**TASK A**
In the text on coated inorganic powders, at what concentration by weight was titanium measured for visible-light transmittance?
**TASK B**
Reproduce the text on coated inorganic powders from "As a result of observation, it was confirmed" up to and including "in the drawing).".

**TEXT SECTION**
As a result of observation, as shown in Table 6 below, it can be seen that the coating film is less washed out by water compared to the inorganic powder not coated with anionic polysaccharides, which is considered to have an effect of preventing the makeup layer from collapsing by sweat or water. In particular, it remains less washed out by water despite being coated with a hydrophilic material rather than a hydrophobic material, which is expected to reduce the stuffiness caused by the hydrophobic material.

TABLE 6
Classification Degree of washout by water
Mica           Very high
Synthetic mica Very high
Example 3      Low
Example 4      Low
Example 6      Low
Example 7      Low

[Experimental Example 6] Improvement Test of Powder

Transferring

1 g of the measurement sample was dispersed in 2 mL of water, and then 50 μL of the dispersion was taken and dropped on a slide glass, and then sufficiently dried at room temperature. A black cloth or artificial leather was placed on the dried coating film, and an object of a certain weight was placed on it and leaved for 1 minute. The amount of powder attached to the black cloth was observed as shown in FIGS. 3(A) and 3(B). FIG. 3(A) shows an image before placing the object of a certain weight on the black cloth, and FIG. 3(B) shows an image confirming the degree of transferring on the black cloth after the object of a certain weight was placed on the black cloth. In addition, the appearance of synthetic mica (indicated as S. Mica in the drawing) and Example 6 (indicated as Ex. 6 in the drawing) were shown, respectively.

Table 7 shows the results of determination based on the transferred amount.

As a result of observation, it was confirmed that transferring was reduced compared to the non-coated one, by stably coating the anionic polysaccharide on the surface of the inorganic powder.

TABLE 7
Classification Degree of transferring
Mica           High
Synthetic mica High
Example 3      Very low
Example 4      Very low
Example 6      Very low
Example 7      Very low

[Experimental Example 7] Formation of a Smooth Coating Film

1 g of the measurement sample was well dispersed in 2 mL of water, placed in a petri dish, and sufficiently dried at room temperature. The smoothness of the coating film formed after drying was visually observed as shown in FIG. 4. Then, the gloss of this coating film was measured using a gloss meter and shown in Table 8. FIG. 4 shows the appearance of synthetic mica (indicated as S. Mica in the drawing) and Example 6 (indicated as Ex. 6 in the drawing).

As a result of observation, it was found that the sample coated with the anionic polysaccharide was smoother with the naked eye compared to the sample that was not coated with the anionic polysaccharide, and the gloss value was higher due to the smooth surface.

TABLE 8
Classification Gloss
Mica           112.5
Synthetic mica 291.8
Example 3      121.9
Example 6      327.5
Example 7      326.1

[Experimental Example 8] Transmittance Measurement for Visible Light

After the measurement sample was dispersed in distilled water at a concentration of 0.001 to 0.01% by weight, the degree of transmission for visible light in a wavelength region of 400 to 700 nm was measured using a UV/VIS instrument. Specifically, it was measured with the synthetic mica at a concentration of 0.01% by weight, and the titanium at a concentration of 0.001% by weight. FIG. 5(A) shows the graph of synthetic mica (indicated as S. Mica in the drawing) and Example 6 (indicated as Ex. 6 in the drawing), respectively. In addition, FIG. 5(B) shows the graph of titanium (indicated as TiO₂ in the drawing) and Example 8 (indicated as Ex. 8 in the drawing), respectively.

**DATA SECTION**
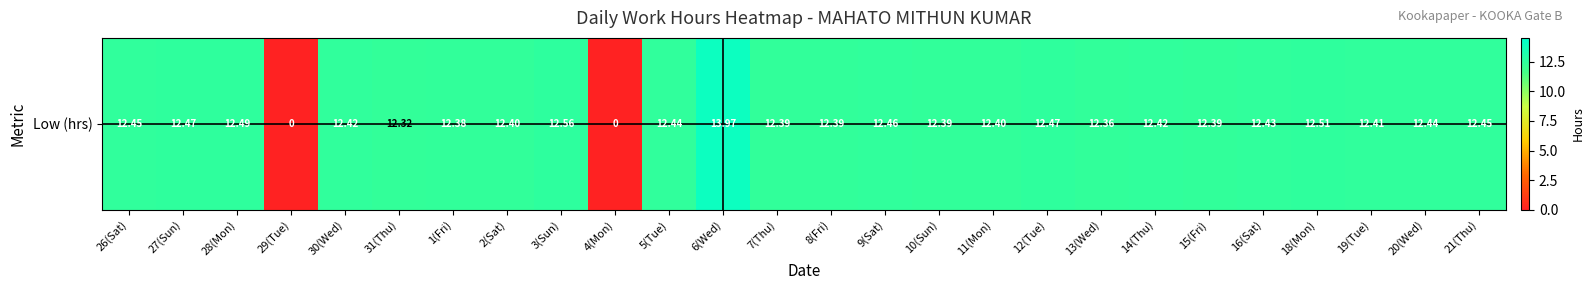

What is the difference between the second highest and second lowest values?

12.6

**WRITTEN SOLUTION A**
0.001% by weight

**WRITTEN SOLUTION B**
As a result of observation, it was confirmed that transferring was reduced compared to the non-coated one, by stably coating the anionic polysaccharide on the surface of the inorganic powder.

TABLE 7
Classification Degree of transferring
Mica           High
Synthetic mica High
Example 3      Very low
Example 4      Very low
Example 6      Very low
Example 7      Very low

[Experimental Example 7] Formation of a Smooth Coating Film

1 g of the measurement sample was well dispersed in 2 mL of water, placed in a petri dish, and sufficiently dried at room temperature. The smoothness of the coating film formed after drying was visually observed as shown in FIG. 4. Then, the gloss of this coating film was measured using a gloss meter and shown in Table 8. FIG. 4 shows the appearance of synthetic mica (indicated as S. Mica in the drawing) and Example 6 (indicated as Ex. 6 in the drawing).